--- begin DOCUMENT EXTRACT ---
Plus, there is usually a difference between building just one, and building one more. A lot of the fixed costs would have been covered by the original/previous order (plans, BOM, jigs, fixtures, etc). Of course, that all assumes they were kept.

However, this all dances around a reoccurring topic here, that Amtrak sooner or later will have to face buying replacement or additional equipment.


----------



## the_traveler (Sep 21, 2008)

Tony said:


> AlanB said:
> 
> 
> > However, even if it were making money, one can't just run down to the corner store and order 1 replacement car. Most manufacturers wouldn't even consider such an order, as it would cost too much to gear up to produce one car. Even if they did consider it, the cost to Amtrak would be so high that it wouldn't be practical.
> ...


Yes, the cars would be built 1 by 1, but think about it. If you wanted to buy a new Edsel or Corvair (or any other car not made), I very much doubt that Ford or GM or Dodge or ... would redesign new tools and build a new plant and hire and train new workers - and still sell you *ONE* new car for *$1,500*! 

Don't forget, there are currently *NO* passenger car manufactures in the US! *THEY* would have to do all that to build Amtrak *ONE* new car! That's why Amtrak places an order for something like 25-40 cars (or more) at once.


----------



## Tony (Sep 21, 2008)

the_traveler said:


> Yes, the cars would be built 1 by 1, but think about it. If you wanted to buy a new Edsel or Corvair (or any other car not made), I very much doubt that Ford or GM or Dodge or ... would redesign new tools and build a new plant and hire and train new workers - and still sell you *ONE* new car for *$1,500*!
> Don't forget, there are currently *NO* passenger car manufactures in the US! *THEY* would have to do all that to build Amtrak *ONE* new car! That's why Amtrak places an order for something like 25-40 cars (or more) at once.


Well, if you really want examples, Ford did exactly that for their 100 year anniversary model T's. 

And I thought it was mentioned by Alan that Amtrak placed an order for only *SIX* of these all-top-level bedroom cars, and not something like 25-40 of them as you claim.


----------



## access bob (Sep 21, 2008)

Tony said:


> the_traveler said:
> 
> 
> > Yes, the cars would be built 1 by 1, but think about it. If you wanted to buy a new Edsel or Corvair (or any other car not made), I very much doubt that Ford or GM or Dodge or ... would redesign new tools and build a new plant and hire and train new workers - and still sell you *ONE* new car for *$1,500*!
> ...



the Deluxe sleepers were part of a much larger order and were effectively only minor interior modifications to the existing car, it is the shell of the car and running gear that are expensive and must be tooled up for.

Bob


----------



## AlanB (Sep 21, 2008)

access bob said:


> Tony said:
> 
> 
> > the_traveler said:
> ...


Exactly, the six cars were part of the Superliner II order, not a seperate and special order.

And even then, the biggest difference was not installing 10 roomettes and one bathroom on the upper level in favor of 5 more Bedrooms. And those Bedrooms weren't any different than the 5 at the other end of the car.


----------



## Green Maned Lion (Sep 21, 2008)

AlanB said:


> Exactly, the six cars were part of the Superliner II order, not a seperate and special order.
> And even then, the biggest difference was not installing 10 roomettes and one bathroom on the upper level in favor of 5 more Bedrooms. And those Bedrooms weren't any different than the 5 at the other end of the car.


Yes they are. They are mirrored (specifically the ones at the end) and therefore must be different.


----------
--- end DOCUMENT EXTRACT ---
WRITTEN EXERCISE A: Rewrite the passage of the Amtrak thread from "Plus, there is" up to and including "they were kept.", putting "setup costs" in place of "fixed costs".
--- begin PROVIDED DATA ---
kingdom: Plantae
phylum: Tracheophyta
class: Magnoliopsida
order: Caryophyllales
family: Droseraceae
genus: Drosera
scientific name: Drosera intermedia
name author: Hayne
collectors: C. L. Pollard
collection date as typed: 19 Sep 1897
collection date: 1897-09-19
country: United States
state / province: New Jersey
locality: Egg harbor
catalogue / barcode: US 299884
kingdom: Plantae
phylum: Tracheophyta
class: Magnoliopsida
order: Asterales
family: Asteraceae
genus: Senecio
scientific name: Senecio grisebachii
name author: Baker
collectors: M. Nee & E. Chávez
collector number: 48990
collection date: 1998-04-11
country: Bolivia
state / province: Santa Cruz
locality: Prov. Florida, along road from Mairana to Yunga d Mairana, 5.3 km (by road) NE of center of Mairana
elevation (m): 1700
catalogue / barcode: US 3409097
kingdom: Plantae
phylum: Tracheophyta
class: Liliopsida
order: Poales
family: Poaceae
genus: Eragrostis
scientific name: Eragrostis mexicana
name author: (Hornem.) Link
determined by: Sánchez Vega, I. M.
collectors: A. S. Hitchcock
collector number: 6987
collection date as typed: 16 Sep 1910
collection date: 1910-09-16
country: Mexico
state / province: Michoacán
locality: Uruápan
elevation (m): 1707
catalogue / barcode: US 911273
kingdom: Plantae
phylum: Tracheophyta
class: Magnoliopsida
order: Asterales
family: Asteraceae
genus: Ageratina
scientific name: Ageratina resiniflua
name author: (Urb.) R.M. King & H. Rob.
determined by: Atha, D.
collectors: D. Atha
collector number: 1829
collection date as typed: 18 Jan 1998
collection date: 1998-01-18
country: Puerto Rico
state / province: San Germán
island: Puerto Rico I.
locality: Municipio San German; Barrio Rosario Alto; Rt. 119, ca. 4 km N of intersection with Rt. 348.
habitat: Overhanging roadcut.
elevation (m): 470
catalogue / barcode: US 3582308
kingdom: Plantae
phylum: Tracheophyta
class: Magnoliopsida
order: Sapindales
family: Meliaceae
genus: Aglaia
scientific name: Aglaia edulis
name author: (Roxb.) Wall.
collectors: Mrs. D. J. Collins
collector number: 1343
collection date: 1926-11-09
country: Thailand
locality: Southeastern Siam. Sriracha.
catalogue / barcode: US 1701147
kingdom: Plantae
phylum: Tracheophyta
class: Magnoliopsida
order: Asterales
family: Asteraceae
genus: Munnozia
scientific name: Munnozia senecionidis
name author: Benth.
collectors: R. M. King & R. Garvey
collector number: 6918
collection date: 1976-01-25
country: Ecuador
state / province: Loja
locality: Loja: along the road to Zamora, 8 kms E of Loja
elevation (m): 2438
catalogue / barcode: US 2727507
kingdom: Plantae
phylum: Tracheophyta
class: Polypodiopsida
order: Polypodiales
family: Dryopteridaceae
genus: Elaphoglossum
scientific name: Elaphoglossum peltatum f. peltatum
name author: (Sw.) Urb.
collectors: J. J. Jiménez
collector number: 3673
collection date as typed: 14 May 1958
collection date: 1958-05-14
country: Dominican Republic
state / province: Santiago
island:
--- end PROVIDED DATA ---
WRITTEN EXERCISE B: Reproduce the rows of collected data from the first line up to and including the line with "collection date as typed: 19 Sep 1897".

TASK RESULT A:
Plus, there is usually a difference between building just one, and building one more. A lot of the setup costs would have been covered by the original/previous order (plans, BOM, jigs, fixtures, etc). Of course, that all assumes they were kept.

TASK RESULT B:
kingdom: Plantae
phylum: Tracheophyta
class: Magnoliopsida
order: Caryophyllales
family: Droseraceae
genus: Drosera
scientific name: Drosera intermedia
name author: Hayne
collectors: C. L. Pollard
collection date as typed: 19 Sep 1897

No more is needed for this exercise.